I think that you need to do whatever you need to do in order to protect yourself and your family. However, if you do decide to continue in your pursuit for full custody, please document everything, try to get a court ordered mental, physical, and intellectual evaluation of sd so that you know better how to proceed in her care. She may need more than just counseling, i.e., if she is bipolar, which sounds like a good guess to me, she will need continual care from a DR, possibly along with certain meds. And it often takes a long time and a lot of tweaking to get the meds just right.
I think that it stinks that because she's so young and ignorant enough to want to stay with the parent who goes easier on her, she will lose out on what could be an excellent upbringing and a happy ending. OTOH, I can totally understand how you and H could be at the end of your rapidly fraying rope! Please explore all your options before throwing in the towel. Sometimes a temporary inpatient mental health care facility is best. Living with a parent isn't the only option here. If she needs acute care, she should get it.
Best of luck.
That's a great idea, I like it.
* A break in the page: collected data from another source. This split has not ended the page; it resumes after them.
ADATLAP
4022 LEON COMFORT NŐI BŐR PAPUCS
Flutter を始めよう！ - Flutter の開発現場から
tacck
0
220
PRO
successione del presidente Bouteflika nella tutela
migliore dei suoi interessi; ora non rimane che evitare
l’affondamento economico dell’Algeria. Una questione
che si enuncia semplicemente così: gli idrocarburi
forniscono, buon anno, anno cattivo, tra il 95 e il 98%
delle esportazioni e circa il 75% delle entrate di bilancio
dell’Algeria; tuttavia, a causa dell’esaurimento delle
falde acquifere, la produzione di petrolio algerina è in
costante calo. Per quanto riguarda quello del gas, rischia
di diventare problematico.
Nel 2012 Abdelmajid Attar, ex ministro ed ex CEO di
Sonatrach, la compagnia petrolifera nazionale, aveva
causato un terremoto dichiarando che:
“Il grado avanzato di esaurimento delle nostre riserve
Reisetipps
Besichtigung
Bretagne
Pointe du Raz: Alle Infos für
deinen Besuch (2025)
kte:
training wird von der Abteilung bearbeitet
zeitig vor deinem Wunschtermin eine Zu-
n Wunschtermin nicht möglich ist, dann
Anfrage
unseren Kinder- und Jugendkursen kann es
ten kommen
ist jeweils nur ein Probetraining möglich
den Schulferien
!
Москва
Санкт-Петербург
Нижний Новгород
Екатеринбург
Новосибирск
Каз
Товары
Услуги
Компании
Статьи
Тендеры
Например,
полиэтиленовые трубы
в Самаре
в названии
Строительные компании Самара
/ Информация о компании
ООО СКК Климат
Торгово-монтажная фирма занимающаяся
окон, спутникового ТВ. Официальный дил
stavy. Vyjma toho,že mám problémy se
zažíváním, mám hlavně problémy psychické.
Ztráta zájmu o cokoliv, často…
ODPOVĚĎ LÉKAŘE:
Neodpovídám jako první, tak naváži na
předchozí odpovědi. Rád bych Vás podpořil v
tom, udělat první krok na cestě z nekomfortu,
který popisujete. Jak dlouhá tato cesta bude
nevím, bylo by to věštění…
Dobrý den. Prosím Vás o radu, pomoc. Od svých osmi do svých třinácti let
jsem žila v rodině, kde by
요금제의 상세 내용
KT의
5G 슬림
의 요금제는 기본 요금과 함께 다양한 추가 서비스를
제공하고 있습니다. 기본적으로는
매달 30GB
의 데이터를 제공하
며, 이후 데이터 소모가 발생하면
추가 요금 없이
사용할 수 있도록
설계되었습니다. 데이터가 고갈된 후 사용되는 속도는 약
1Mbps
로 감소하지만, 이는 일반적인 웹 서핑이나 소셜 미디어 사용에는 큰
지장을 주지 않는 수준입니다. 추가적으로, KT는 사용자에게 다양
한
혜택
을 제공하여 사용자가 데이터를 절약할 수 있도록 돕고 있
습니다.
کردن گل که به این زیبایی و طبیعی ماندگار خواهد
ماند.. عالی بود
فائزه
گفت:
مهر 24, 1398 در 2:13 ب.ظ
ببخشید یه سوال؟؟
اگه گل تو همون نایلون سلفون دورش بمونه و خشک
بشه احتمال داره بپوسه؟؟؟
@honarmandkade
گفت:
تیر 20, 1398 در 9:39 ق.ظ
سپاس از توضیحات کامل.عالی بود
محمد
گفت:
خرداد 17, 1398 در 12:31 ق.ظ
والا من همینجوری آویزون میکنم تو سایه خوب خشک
A full mental evaluation would certainly benefit SD. (Too bad, they can't get the girl's mom to do one too.) They would be able to tell if she's just acting out and might even be able to help with an attempt to get custody if that's the way they choose to go. Either way, if they got one done and they found out nothing psych is wrong with her, they'll know. And, if there is something that can be treated, it would be easier to force mom to get her the care that's needed, or to get custody if they chose. They can even begin to push mom to making her get treatment if mom doesn't want to get it for her. It would be neglect on the mom's part if she knew something was wrong with the girl and chose not to treat it. KWIM?
And, then hope and pray that the girl's mom leaves her alone and quits trying to poison her. Some people can be just horrible.
Sallie
Unfortunately, the narcissistic behavior the mother is exhibiting, if it is a mental illness, which I suspect on some level it is, is also familial - meaning it can be inherited. Bi-polar, personality disorders, etc., tend to run in families and unaddressed, wreaks havoc for generations.
I think a full evaluation is something the OP should petition the court for. If it is mandated by the court, the mother has no choice. And the outcome could ultimately be life saving for everyone involved.